WORK ORDER
Rewrite the listing below as a Markdown table with the columns Row and Line. Put each non-blank line in its own row, numbered in order.

EXTRACTED INFORMATION
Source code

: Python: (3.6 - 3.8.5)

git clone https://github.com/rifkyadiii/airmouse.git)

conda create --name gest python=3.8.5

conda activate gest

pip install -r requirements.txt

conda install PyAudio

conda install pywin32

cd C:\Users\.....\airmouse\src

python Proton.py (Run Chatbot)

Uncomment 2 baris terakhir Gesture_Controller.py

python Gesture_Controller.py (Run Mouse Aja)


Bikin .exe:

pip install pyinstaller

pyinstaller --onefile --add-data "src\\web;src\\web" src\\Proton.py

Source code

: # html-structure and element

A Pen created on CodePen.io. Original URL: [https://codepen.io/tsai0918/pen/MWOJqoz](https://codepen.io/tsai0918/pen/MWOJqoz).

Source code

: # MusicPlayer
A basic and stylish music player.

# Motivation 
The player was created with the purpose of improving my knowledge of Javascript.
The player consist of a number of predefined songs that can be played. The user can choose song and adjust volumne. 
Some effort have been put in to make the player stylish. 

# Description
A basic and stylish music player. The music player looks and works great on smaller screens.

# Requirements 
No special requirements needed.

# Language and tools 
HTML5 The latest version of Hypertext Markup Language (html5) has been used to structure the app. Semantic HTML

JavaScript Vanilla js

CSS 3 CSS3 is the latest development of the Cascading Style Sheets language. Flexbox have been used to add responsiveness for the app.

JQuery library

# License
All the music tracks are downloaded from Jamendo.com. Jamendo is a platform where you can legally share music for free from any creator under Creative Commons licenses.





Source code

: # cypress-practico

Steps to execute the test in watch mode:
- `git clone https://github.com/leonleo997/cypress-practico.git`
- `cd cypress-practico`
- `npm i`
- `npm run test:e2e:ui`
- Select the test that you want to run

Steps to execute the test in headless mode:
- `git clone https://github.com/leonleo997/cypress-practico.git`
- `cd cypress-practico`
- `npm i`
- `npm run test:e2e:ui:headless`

WRITTEN RESPONSE
| Row | Line |
|---|---|
| 1 | Source code |
| 2 | : Python: (3.6 - 3.8.5) |
| 3 | git clone https://github.com/rifkyadiii/airmouse.git) |
| 4 | conda create --name gest python=3.8.5 |
| 5 | conda activate gest |
| 6 | pip install -r requirements.txt |
| 7 | conda install PyAudio |
| 8 | conda install pywin32 |
| 9 | cd C:\Users\.....\airmouse\src |
| 10 | python Proton.py (Run Chatbot) |
| 11 | Uncomment 2 baris terakhir Gesture_Controller.py |
| 12 | python Gesture_Controller.py (Run Mouse Aja) |
| 13 | Bikin .exe: |
| 14 | pip install pyinstaller |
| 15 | pyinstaller --onefile --add-data "src\\web;src\\web" src\\Proton.py |
| 16 | Source code |
| 17 | : # html-structure and element |
| 18 | A Pen created on CodePen.io. Original URL: [https://codepen.io/tsai0918/pen/MWOJqoz](https://codepen.io/tsai0918/pen/MWOJqoz). |
| 19 | Source code |
| 20 | : # MusicPlayer |
| 21 | A basic and stylish music player. |
| 22 | # Motivation  |
| 23 | The player was created with the purpose of improving my knowledge of Javascript. |
| 24 | The player consist of a number of predefined songs that can be played. The user can choose song and adjust volumne.  |
| 25 | Some effort have been put in to make the player stylish.  |
| 26 | # Description |
| 27 | A basic and stylish music player. The music player looks and works great on smaller screens. |
| 28 | # Requirements  |
| 29 | No special requirements needed. |
| 30 | # Language and tools  |
| 31 | HTML5 The latest version of Hypertext Markup Language (html5) has been used to structure the app. Semantic HTML |
| 32 | JavaScript Vanilla js |
| 33 | CSS 3 CSS3 is the latest development of the Cascading Style Sheets language. Flexbox have been used to add responsiveness for the app. |
| 34 | JQuery library |
| 35 | # License |
| 36 | All the music tracks are downloaded from Jamendo.com. Jamendo is a platform where you can legally share music for free from any creator under Creative Commons licenses. |
| 37 | Source code |
| 38 | : # cypress-practico |
| 39 | Steps to execute the test in watch mode: |
| 40 | - `git clone https://github.com/leonleo997/cypress-practico.git` |
| 41 | - `cd cypress-practico` |
| 42 | - `npm i` |
| 43 | - `npm run test:e2e:ui` |
| 44 | - Select the test that you want to run |
| 45 | Steps to execute the test in headless mode: |
| 46 | - `git clone https://github.com/leonleo997/cypress-practico.git` |
| 47 | - `cd cypress-practico` |
| 48 | - `npm i` |
| 49 | - `npm run test:e2e:ui:headless` |